(Records)
□ □ □
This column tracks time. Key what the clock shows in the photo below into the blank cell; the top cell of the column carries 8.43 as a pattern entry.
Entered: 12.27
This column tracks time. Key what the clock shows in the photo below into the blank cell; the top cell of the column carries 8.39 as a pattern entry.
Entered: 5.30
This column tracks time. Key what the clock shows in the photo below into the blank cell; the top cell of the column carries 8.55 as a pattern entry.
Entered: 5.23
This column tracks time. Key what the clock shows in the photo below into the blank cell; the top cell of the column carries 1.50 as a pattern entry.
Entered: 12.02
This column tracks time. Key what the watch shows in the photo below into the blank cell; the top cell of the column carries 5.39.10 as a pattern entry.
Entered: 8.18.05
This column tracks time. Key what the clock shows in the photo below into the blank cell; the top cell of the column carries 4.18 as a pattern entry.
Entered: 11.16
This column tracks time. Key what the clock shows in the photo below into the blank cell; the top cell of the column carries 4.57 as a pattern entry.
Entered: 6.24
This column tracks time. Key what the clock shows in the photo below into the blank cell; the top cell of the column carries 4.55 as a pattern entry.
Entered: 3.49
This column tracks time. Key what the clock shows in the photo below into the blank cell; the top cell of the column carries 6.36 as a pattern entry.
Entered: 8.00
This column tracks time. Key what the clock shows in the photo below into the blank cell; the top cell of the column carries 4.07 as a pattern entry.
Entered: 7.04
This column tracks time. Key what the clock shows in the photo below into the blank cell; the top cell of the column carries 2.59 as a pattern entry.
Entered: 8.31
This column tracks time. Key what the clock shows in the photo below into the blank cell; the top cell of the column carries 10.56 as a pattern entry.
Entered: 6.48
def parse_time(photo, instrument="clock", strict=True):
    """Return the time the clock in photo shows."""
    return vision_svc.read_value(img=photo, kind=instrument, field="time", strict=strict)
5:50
□ □ □
## SHORT EXERCISE
Give the rows from the line containing "This column tracks time. Key what the watch" through the line containing "Entered: 11.16" as a two-column CSV with the headers wording and value. Put each row's text and its answer in their own quoted fields, and change any line breaks to spaces.

## TASK OUTPUT
wording,value
"This column tracks time. Key what the watch shows in the photo below into the blank cell; the top cell of the column carries 5.39.10 as a pattern entry. Entered:","8.18.05"
"This column tracks time. Key what the clock shows in the photo below into the blank cell; the top cell of the column carries 4.18 as a pattern entry. Entered:","11.16"